4.5 Afwijken van de gebruiksregels
4.5.1 Aan huis verbonden bedrijf

Het bevoegd gezag kan door middel van een omgevingsvergunning afwijken van het bepaalde in lid 4.4.1 ten behoeve van een huis verbonden bedrijf indien dat bedrijf gezien de aard, omvang en intensiteit passend is binnen de woonfunctie. Van een dergelijk aan huis verbonden bedrijf is sprake indien de woonfunctie in overwegende mate behouden blijft. Dat is het geval indien wordt voldaan aan de volgende voorwaarden:

  • a. maximaal mag 1/3 van het totale vloeroppervlak van de aanwezige bebouwing worden gebruikt ten behoeve van het aan huis verbonden bedrijf, met dien verstande dat het aan te wenden vloeroppervlak nimmer meer dan 100 m² mag bedragen;
  • b. het gebruik ondersteunt de woonfunctie, dat wil zeggen dat de gebruiker van de woning ook de bedrijfsmatige activiteit ontplooit;
  • c. het gebruik mag geen ernstige hinder voor het woonmilieu opleveren en mag ook geen afbreuk doen aan de gebruiksmogelijkheden van de belendende percelen. Het gebruik moet vallen onder dan wel gelijk te stellen zijn met milieucategorie 1 en 2 van de Staat van Bedrijfsactiviteiten;
  • d. er mag geen sprake zijn van een seksinrichting;
  • e. het onbebouwde deel van het bouwperceel mag niet worden gebruikt voor deze bedrijfsmatige activiteiten; buitenopslag is niet toegestaan;
  • f. detailhandel mag niet plaatsvinden tenzij het gaat om detailhandel als nevenactiviteit dat direct verband houdt met het aan huis verbonden bedrijf;
  • g. in de benodigde parkeercapaciteit dient geheel op eigen terrein te worden voldaan;
  • h. het gebruik mag geen nadelige invloed hebben op de verkeersafwikkeling en de parkeerbalans.
4.5.2 Kleinschalige horeca

Het bevoegd gezag kan door middel van een omgevingsvergunning afwijken van het bepaalde in lid 4.4.1 ten behoeve van het toestaan van kleinschalige horeca in een woning, met dien verstande dat:

  • a. de horeca gezien de aard, omvang en intensiteit passend dient te zijn binnen de woonfunctie;
  • b. de woonfunctie in overwegende mate behouden blijft;
  • c. maximaal mag 30% van het totale vloeroppervlak van de aanwezige bebouwing worden gebruikt ten behoeve van de horeca, met dien verstande dat het aan te wenden vloeroppervlak nimmer meer dan 100 m² mag bedragen;
  • d. het gebruik de woonfunctie ondersteunt en de horeca door de gebruiker van de woning dient te worden geëxploiteerd;
  • e. het gebruik geen ernstige hinder voor het woonmilieu oplevert;
  • f. het gebruik geen afbreuk doet aan de gebruiksmogelijkheden van de belendende percelen;
  • g. gronden buiten het bouwvlak mogen niet worden gebruikt voor deze bedrijfsmatige activiteiten;
  • h. buitenopslag is niet toegestaan;
  • i. detailhandel mag niet plaatsvinden tenzij het gaat om detailhandel die direct verband houdt met de kleinschalige horeca-activiteit;
  • j. het gebruik mag geen nadelige invloed hebben op de verkeersafwikkeling en de parkeerbalans.

** Aangeleverde gegevens **
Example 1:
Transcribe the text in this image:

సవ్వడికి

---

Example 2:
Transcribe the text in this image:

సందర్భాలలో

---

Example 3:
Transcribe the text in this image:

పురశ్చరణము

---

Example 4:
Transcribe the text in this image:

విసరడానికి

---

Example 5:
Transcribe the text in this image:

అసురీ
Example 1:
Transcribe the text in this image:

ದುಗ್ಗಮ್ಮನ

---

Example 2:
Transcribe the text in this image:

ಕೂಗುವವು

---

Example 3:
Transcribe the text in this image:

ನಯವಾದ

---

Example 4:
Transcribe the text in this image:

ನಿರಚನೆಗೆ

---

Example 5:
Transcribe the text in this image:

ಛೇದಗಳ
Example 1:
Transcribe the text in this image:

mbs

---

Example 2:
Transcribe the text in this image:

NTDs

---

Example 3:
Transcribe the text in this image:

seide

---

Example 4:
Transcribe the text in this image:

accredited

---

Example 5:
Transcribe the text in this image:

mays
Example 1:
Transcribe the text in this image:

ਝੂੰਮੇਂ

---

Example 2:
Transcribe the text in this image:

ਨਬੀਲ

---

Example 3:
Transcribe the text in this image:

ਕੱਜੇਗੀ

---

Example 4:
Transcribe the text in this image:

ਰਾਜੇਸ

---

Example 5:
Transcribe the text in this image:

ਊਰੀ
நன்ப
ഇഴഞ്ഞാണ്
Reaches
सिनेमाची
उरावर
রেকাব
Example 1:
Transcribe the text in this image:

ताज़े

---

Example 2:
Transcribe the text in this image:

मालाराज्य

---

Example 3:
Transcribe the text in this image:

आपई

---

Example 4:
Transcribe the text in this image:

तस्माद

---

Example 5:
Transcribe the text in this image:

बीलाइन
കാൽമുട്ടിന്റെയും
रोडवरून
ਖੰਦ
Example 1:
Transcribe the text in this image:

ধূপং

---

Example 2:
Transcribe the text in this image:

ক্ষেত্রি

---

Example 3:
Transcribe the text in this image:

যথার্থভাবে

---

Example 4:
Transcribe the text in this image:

** Gestelde opdracht **
Kun je de alinea onder "4.5.1 Aan huis verbonden bedrijf" die begint met "Het bevoegd gezag kan" korter herschrijven? Behoud daarbij de belangrijkste feiten uit de bron.

** Geschreven antwoord **
Met een omgevingsvergunning mag het bevoegd gezag afwijken van lid 4.4.1 voor een aan huis verbonden bedrijf. Voorwaarde is dat het bedrijf qua aard, omvang en intensiteit past binnen de woonfunctie. Daarvan is sprake als de woonfunctie overwegend behouden blijft, en dat is het geval wanneer aan de gestelde voorwaarden wordt voldaan.